The pro-police think-tank that McFee started, the Community Safety and Knowledge Alliance, was also heavily involved in the AACP effort to keep the UCP in power. McFee argued that it was definitely not a conflict of interest when the Edmonton Police Commission hired the think-tank to produce a report that recommended the EPS should get a unique to the EPS funding formula that guarantees funding increases every year. 

I’ve often said how Chief Dale McFee is the real mayor of Edmonton. But McFee is much more powerful than any mayor. He’s the second most powerful unelected official in the province, behind only Marshall Smith, Danielle Smith’s chief of staff. 

Corruption and conflict of interest at this scale is just not going to go away on its own. And each time Alberta’s police get away with a scheme like their Danielle Smith election campaign, they entrench their power even more. 

That power lets them get away with brutal, arrogant, and corrupt practices that we all loath: the violent destruction of non-violent pro-Palestinian solidarity encampments, or EPS' refusal to be audited despite a massively increasing budget, or the constant and escalating horror stories of police violence that seem to hit the news week after week.

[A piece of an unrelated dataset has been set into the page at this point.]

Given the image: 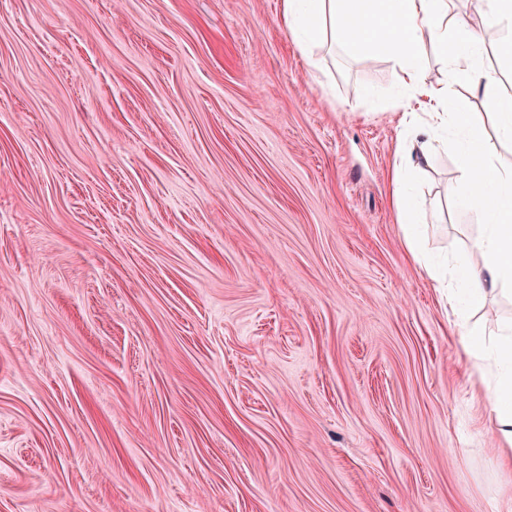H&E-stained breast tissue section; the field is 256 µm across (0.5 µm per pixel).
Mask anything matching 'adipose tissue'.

There’s no reforming corrupt power like this. It needs to be completely uprooted. And the place to start is by getting rid of Neufeld, McFee, and all of the commissioners and functionaries who have been enabling them.

Sundries 

  • A newborn is dead after a pregnant woman being held in an RCMP holding cell had an apparent seizure and was taken to the hospital. The baby was delivered by c-section and died a few hours later. Prior to her seizure the woman was taking medication prescribed by Alberta’s Virtual Opioid Dependence Program or VODP. This is a call centre where people with substance issues can get prescriptions for opioid agonist treatments like suboxone or methadone over the phone. But ASIRT only investigates cops—without a full fatality investigation, we can’t know what responsibility the VODP bears here.

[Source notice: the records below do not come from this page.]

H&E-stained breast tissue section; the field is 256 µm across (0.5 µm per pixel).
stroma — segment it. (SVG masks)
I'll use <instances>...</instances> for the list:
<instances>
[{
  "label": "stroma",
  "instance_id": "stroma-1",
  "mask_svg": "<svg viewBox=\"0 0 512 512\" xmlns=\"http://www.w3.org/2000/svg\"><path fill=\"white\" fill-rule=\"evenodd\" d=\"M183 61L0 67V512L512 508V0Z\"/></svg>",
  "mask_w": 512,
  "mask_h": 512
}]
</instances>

  • Marshall Smith continues to be a horse whisperer to middle-aged, white, Ontario based mainstream journalist. The latest to fall for his spin are Globe & Mail's Marcus Gee, and presently-Substacking columnist Paul Wells, both of whom wrote fawning profiles of Smith and his 'Alberta Model' this month. Both articles conveniently neglect that Alberta's drug poisoning rates continue to spike. By contrast, here's some real journalism work from Robson Fletcher and Joel Dryden, covering new data that shows opioid poisoning is killing First Nations members in Alberta at a rate eight times that of the rest of the population.

  • The Progress Report has done some incredible work this week that I want to highlight. Jeremy Appel wrote up the final ANDP leadership debate on the weekend and was even able to tease out some actual policy disagreements amongst the love fest. 

  • Derek Fildebrandt is back in the news as the Calgary Police charged him uttering threats against four teens. His explanation is also especially unhinged but I won’t be linking to it as we have a strict no-linking out to the Western Standard policy here at the Progress Report. 

  • We have an exclusive follow-up to the deeply disturbing video that was released last week of a former EPS constable kicking a defenseless man in the head. It turns out there’s another video where he kicked another defenseless man in the head a year prior

  • And finally we have the most insane grievance I’ve ever read. A powerline technician who works for ATCO had his ankle shattered on the job by a power pole. Then his supervisors made it much, much worse. Don’t worry though, Nancy Southern, the billionaire nepo-baby who runs ATCO is getting the Alberta Order of Excellence in the fall.